As shown in fig. 9, the apparatus 900 includes a computing unit 901 that can perform various appropriate actions and processes according to a computer program stored in a Read Only Memory (ROM) 902 or a computer program loaded from a storage unit 908 into a Random Access Memory (RAM) 903. In the RAM 903, various programs and data required for the operation of the device 900 can also be stored. The computing unit 901, the ROM 902, and the RAM 903 are connected to each other by a bus 904. An input/output (I/O) interface 905 is also connected to the bus 904.

Various components in device 900 are connected to an input/output (I/O) interface 905, including: an input unit 906 such as a keyboard, a mouse, or the like; an output unit 907 such as various types of displays, speakers, and the like; a storage unit 908 such as a magnetic disk, an optical disk, or the like; and a communication unit 909 such as a network card, modem, wireless communication transceiver, or the like. The communication unit 909 allows the device 900 to exchange information/data with other devices through a computer network such as the internet and/or various telecommunications networks.

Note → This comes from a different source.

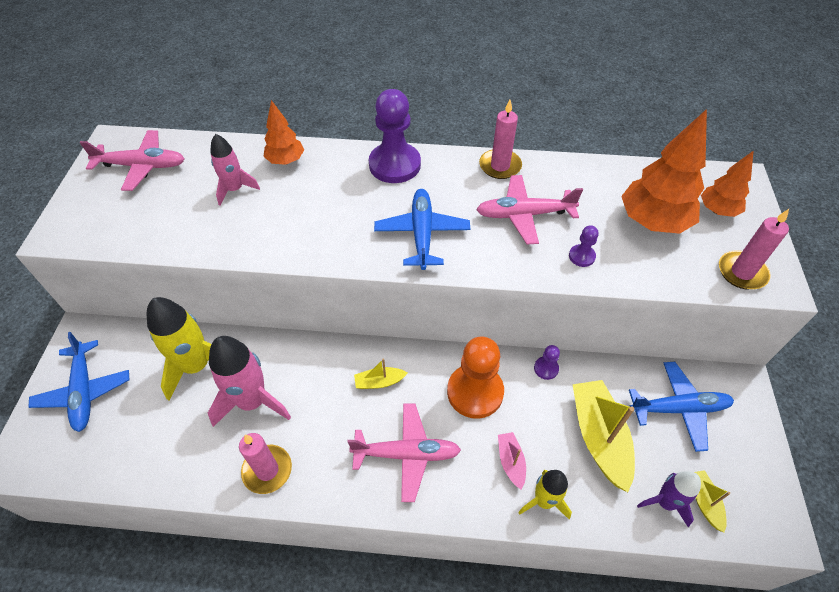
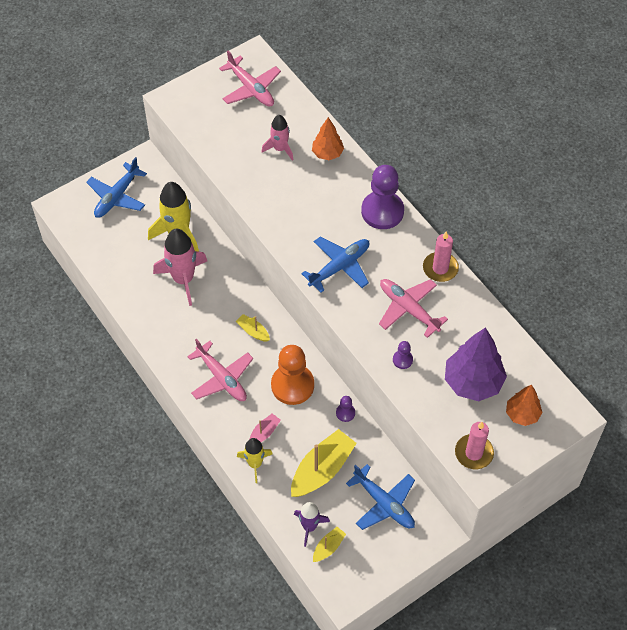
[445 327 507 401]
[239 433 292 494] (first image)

The computing unit 901 may be a variety of general and/or special purpose processing components having processing and computing capabilities. Some examples of computing unit 901 include, but are not limited to, a Central Processing Unit (CPU), a Graphics Processing Unit (GPU), various specialized Artificial Intelligence (AI) computing chips, various computing units running machine learning model algorithms, a Digital Signal Processor (DSP), and any suitable processor, controller, microcontroller, etc. The computing unit 901 performs the respective methods and processes described above, for example, a node fusion method of a computation graph. For example, in some embodiments, the node fusion method of the computational graph may be implemented as a computer software program tangibly embodied on a machine-readable medium, such as the storage unit 908. In some embodiments, part or all of the computer program may be loaded and/or installed onto the device 900 via the ROM 902 and/or the communication unit 909. When the computer program is loaded into RAM 903 and executed by the computing unit 901, one or more steps of the node fusion method of the computation graph described above may be performed. Alternatively, in other embodiments, the computing unit 901 may be configured to perform the node fusion method of the computation graph in any other suitable way (e.g., by means of firmware).

Various implementations of the systems and techniques described here above may be implemented in digital electronic circuitry, integrated circuit systems, field Programmable Gate Arrays (FPGAs), application Specific Integrated Circuits (ASICs), application Specific Standard Products (ASSPs), systems On Chip (SOCs), complex Programmable Logic Devices (CPLDs), computer hardware, firmware, software, and/or combinations thereof. These various embodiments may include: implemented in one or more computer programs, the one or more computer programs may be executed and/or interpreted on a programmable system including at least one programmable processor, which may be a special purpose or general-purpose programmable processor, that may receive data and instructions from, and transmit data and instructions to, a storage system, at least one input device, and at least one output device.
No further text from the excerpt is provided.